◆ **About this exercise**
Scan the entries for the word "Authors" and return every line that has it.

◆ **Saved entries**
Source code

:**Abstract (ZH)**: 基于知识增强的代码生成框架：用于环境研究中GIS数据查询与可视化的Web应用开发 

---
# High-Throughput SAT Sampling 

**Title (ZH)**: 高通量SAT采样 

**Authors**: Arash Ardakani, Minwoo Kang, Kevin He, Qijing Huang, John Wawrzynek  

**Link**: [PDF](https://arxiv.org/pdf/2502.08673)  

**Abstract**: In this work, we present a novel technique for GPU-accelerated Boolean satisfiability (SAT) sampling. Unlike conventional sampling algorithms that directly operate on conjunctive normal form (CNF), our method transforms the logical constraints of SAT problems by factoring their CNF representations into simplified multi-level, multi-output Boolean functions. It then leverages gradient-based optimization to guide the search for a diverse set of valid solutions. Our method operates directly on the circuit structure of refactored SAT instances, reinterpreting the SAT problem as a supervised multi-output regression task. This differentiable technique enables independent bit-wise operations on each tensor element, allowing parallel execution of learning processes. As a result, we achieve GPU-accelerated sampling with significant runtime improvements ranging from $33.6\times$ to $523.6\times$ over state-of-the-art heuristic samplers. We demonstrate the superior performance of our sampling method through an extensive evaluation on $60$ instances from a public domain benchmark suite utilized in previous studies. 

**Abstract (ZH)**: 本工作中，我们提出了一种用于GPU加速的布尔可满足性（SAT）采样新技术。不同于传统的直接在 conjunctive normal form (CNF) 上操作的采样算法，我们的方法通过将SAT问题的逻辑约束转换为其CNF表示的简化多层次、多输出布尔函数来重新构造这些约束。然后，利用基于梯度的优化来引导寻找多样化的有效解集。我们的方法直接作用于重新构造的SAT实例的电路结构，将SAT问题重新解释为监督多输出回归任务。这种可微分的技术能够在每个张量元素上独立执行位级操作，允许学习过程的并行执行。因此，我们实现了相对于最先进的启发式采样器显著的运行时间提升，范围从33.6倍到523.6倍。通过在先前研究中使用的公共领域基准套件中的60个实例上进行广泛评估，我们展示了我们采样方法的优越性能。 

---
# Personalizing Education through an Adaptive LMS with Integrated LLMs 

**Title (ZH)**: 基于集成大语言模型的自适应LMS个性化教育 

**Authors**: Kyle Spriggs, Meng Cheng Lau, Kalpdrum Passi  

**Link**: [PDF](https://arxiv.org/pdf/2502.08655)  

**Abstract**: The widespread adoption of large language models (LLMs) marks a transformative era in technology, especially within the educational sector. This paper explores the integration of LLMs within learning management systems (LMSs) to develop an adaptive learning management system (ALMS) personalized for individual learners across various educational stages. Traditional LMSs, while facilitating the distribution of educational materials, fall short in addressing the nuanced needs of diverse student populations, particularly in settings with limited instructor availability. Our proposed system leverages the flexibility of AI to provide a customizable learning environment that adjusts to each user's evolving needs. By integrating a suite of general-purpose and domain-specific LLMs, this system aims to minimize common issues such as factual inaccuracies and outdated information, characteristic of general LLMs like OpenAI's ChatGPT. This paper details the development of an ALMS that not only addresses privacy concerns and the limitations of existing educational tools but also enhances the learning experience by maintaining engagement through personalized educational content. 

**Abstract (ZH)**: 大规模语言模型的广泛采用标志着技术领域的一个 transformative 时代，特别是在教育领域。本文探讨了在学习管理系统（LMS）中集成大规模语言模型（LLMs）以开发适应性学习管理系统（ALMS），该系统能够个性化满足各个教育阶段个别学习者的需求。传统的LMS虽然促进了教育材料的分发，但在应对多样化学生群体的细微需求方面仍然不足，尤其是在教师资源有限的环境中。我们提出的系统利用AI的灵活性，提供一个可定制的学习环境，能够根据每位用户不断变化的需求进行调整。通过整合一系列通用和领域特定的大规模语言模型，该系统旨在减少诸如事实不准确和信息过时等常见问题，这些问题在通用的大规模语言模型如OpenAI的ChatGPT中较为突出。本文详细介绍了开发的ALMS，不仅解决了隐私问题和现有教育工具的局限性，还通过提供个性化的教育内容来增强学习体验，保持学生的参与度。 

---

◆ **Exercise answer**
**Authors**: Arash Ardakani, Minwoo Kang, Kevin He, Qijing Huang, John Wawrzynek  
**Authors**: Kyle Spriggs, Meng Cheng Lau, Kalpdrum Passi  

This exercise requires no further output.